Now, I am a grad student at Michigan Tech. I make $1000/month. $900 is allotted for rent, utilities, credit card bills, phone bill, food, and gas. The other $100 goes towards paying off other various loans I have accrued. For the first time in my working life, every single dollar is accounted for. I get excited when I can put $25 into my savings account (I have $75 now, woot woot!). The thing that I keep pushing out of my mind is what is going to happen if something major comes up. Like, oh, the new clutch and tires I’ll have to put on my car before winter comes, or say, trips home (which costs $80 round-trip).
While this money stuff worries me to bits, I am glad that I am under this stress. I know that in the long run, it may teach me financial knowledge. It may teach me how to really be frugal and spend wisely. If all of a sudden I were to come across a few extra hundred dollars, I believe I would put it toward my bills rather than adopt a false sense of security and decide to buy some new books. I know that this will all come to fruition in about two years when I graduate, but for right now it is nearly unbearable. I have to winterize my house, which is going to cost money that I don’t have! In addition, winter is coming, which means that heating costs will shoot up, which is going to cost money that I don’t have! I know my roommate would object to keeping the house just above sub-zero temps. I would object to that too. But, I need to figure out something, hopefully before I dig myself into too deep a financial grave. Now, I’m really not complaining about this (really!). I consider it a blessing that I know what it’s like to have to spend consciously, because so few people do it, and only then it’s usually out of necessity rather than desire. I would choose to do it out of desire.

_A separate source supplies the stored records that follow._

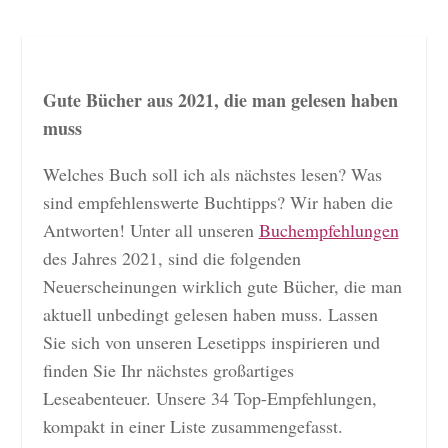
Gute Bücher aus 2021, die man gelesen haben
muss
Welches Buch soll ich als nächstes lesen? Was
sind empfehlenswerte Buchtipps? Wir haben die
Antworten! Unter all unseren
Buchempfehlungen
des Jahres 2021, sind die folgenden
Neuerscheinungen wirklich gute Bücher, die man
aktuell unbedingt gelesen haben muss. Lassen
Sie sich von unseren Lesetipps inspirieren und
finden Sie Ihr nächstes großartiges
Leseabenteuer. Unsere 34 Top-Empfehlungen,
kompakt in einer Liste zusammengefasst.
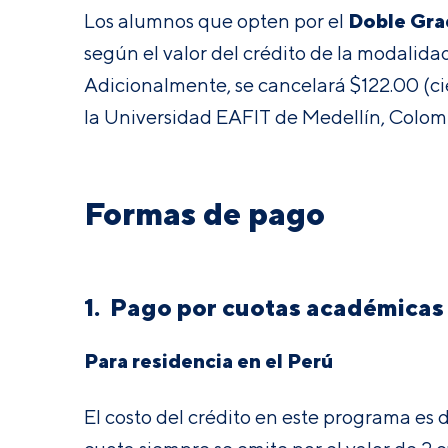
Doble Gr
Los alumnos que opten por el
según el valor del crédito de la modalid
Adicionalmente, se cancelará $122.00 (ci
la Universidad EAFIT de Medellín, Colom
Formas de pago
1. Pago por cuotas académicas
Para residencia en el Perú
El costo del crédito en este programa es 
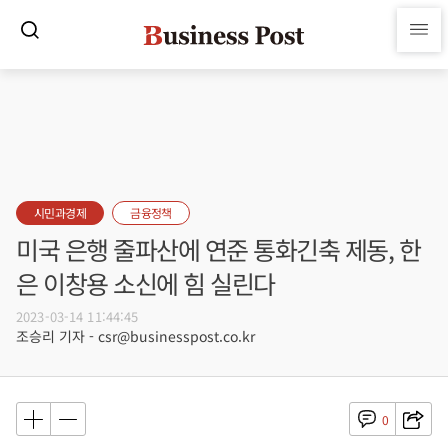
시민과경제
금융정책
미국 은행 줄파산에 연준 통화긴축 제동, 한
은 이창용 소신에 힘 실린다
2023-03-14 11:44:45
조승리 기자 - csr@businesspost.co.kr
0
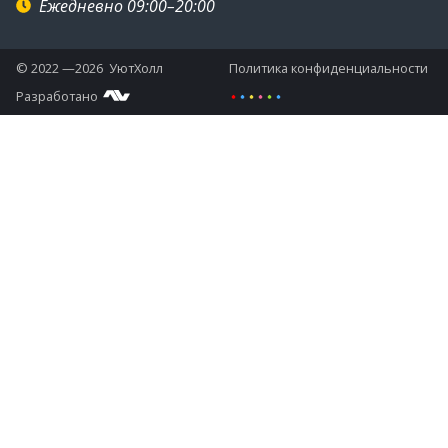
Ежедневно 09:00–20:00
© 2022 —2026 УютХолл
Политика конфиденциальности
Разработано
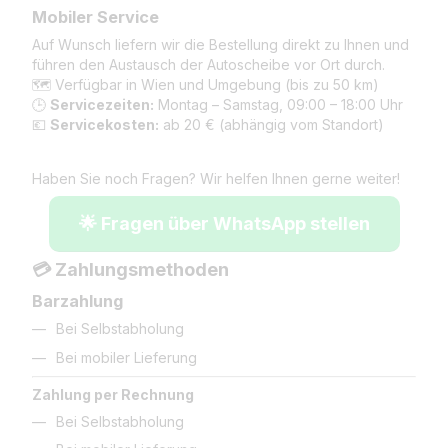
Mobiler Service
Auf Wunsch liefern wir die Bestellung direkt zu Ihnen und
führen den Austausch der Autoscheibe vor Ort durch.
🗺️ Verfügbar in Wien und Umgebung (bis zu 50 km)
🕒
Servicezeiten:
Montag – Samstag, 09:00 – 18:00 Uhr
💶
Servicekosten:
ab 20 € (abhängig vom Standort)
Haben Sie noch Fragen? Wir helfen Ihnen gerne weiter!
🌟 Fragen über WhatsApp stellen
💳 Zahlungsmethoden
Barzahlung
Bei Selbstabholung
Bei mobiler Lieferung
Zahlung per Rechnung
Bei Selbstabholung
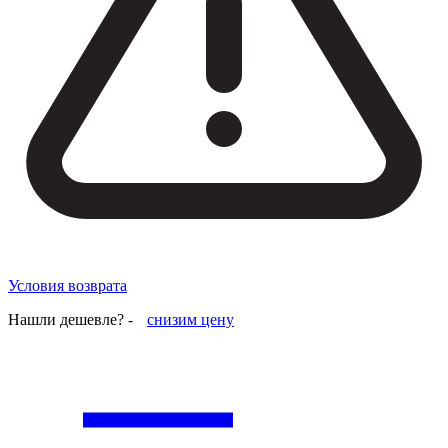
Условия возврата
Нашли дешевле? -
снизим цену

Here’s a list of what I’m doing to budget as wisely as possible:
1. Envelope system- a certain amount is allotted to groceries and entertainment. If I run out of money, I don’t use my card.
2. I buy food staples like brown rice pasta, flour, sugar, and dry beans in bulk. Then I buy a lot of fresh veggies. If I have extra cash, I’ll stock up on a few canned or frozen veggies and beans (I found a great organic/ GMO-free source for frozen veg) to use when I need something quick.
3. I cook from scratch and make meals that last me a few days and are easy to take in to school for lunch- soups and stir fry are great!
4. I’ve started making my own toothpaste. Baking soda, ground salt, and peppermint extract. Not sure how I feel about it yet, but I also don’t like $7 toothpaste!
5. I am going to start paying at least $10 more than the minimum on my credit card statements to try to get a little shaved off on the balance, rather than just paying the interest. Hopefully this will get my bills down a little by the time I am graduated so I can focus on other things.
So far, I’m loving the envelope system. I no longer go to the store and pick up little extras that I don’t really need. It is relieving some anxiety because when I check out, I don’t feel so overwhelmed at the cost because I have cash allotted for everything I purchased. Financial freedom, by use of a budget system, is looking like a stronger stress reducer than I thought it could be.